Daimler-Personalvorstand Wilfried Porth kritisierte, dass die Politik nur die Aufsichtsratsposten im Blick habe. Die Selbstverpflichtung der Dax-30-Unternehmen gehe viel weiter, weil Frauen auf allen Ebenen gefördert würden. "Allein bei Daimler geht es um 700 Frauen, die in den nächsten Jahren in Führungspositionen kommen werden."
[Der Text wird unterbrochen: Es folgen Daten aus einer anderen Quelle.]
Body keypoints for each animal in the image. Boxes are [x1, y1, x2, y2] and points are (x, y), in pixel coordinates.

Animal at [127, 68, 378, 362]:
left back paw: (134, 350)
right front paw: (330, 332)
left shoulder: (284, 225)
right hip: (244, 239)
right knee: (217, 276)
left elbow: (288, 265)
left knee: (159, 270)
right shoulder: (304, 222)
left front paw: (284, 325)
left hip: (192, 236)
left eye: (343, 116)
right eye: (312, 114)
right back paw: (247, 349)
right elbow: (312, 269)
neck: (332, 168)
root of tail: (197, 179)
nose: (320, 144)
Nach den Worten von E.on-Managerin Stachelhaus fällt es dem Konzern in Deutschland schwerer als in anderen Ländern, Führungspositionen mit Frauen zu besetzen. Dies habe gesamtgesellschaftliche Gründe – von der Kinderbetreuung bis zur Berufswahl der Frauen – diese könnten aber nicht allein die Unternehmen lösen. Die Dax-30-Unternehmen wehrten sich "gegen politische Nachhilfe durch eine gesetzlich verordnete Quote", sagte Stachelhaus.
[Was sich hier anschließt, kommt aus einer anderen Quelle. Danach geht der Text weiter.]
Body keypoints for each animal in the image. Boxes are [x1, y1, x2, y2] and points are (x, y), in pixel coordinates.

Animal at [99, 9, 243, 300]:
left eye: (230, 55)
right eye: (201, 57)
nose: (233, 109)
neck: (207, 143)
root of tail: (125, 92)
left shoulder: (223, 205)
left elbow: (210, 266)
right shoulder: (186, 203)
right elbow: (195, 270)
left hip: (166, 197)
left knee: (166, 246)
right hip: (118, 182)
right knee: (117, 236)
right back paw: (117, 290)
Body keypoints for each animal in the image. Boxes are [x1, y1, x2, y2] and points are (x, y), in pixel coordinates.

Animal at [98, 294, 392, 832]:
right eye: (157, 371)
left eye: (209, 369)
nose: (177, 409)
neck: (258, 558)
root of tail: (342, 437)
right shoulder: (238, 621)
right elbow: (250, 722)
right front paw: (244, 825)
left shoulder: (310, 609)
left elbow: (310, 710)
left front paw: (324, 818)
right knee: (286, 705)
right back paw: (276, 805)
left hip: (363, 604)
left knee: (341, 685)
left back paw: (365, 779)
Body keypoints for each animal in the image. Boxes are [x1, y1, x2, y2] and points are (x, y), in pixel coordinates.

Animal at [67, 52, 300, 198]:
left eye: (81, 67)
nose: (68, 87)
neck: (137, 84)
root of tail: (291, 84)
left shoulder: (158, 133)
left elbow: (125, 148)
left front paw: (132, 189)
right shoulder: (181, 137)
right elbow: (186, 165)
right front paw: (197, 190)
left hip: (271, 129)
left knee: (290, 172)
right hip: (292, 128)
Der Statusbericht Frauen in Führungspositionen geht auf eine freiwillige Selbstverpflichtung zurück, welche die Personalvorstände der 30 größten Dax-Konzerne im Herbst 2011 mit Familienministerin Schröder getroffen hatten. Im vergangenen Jahr legten die Konzern und die Ministerin den Bericht gemeinsam in Berlin vor. Am Donnerstag hatte die Koalition im Bundestag einen Gesetzentwurf des Bundesrats abgelehnt, der für Spitzenpositionen in Unternehmen ab 2018 eine Mindestquote von 20 Prozent und ab 2023 von 40 Prozent vorsah. Mehrere weibliche Unionsabgeordnete hatten zuvor in Aussicht gestellt, der von SPD und Grünen initiierten Vorlage zuzustimmen. Um das zu verhindern, vereinbarte die Unionsspitze, die Forderung nach einer festen Frauenquote ins Wahlprogramm der Union aufzunehmen.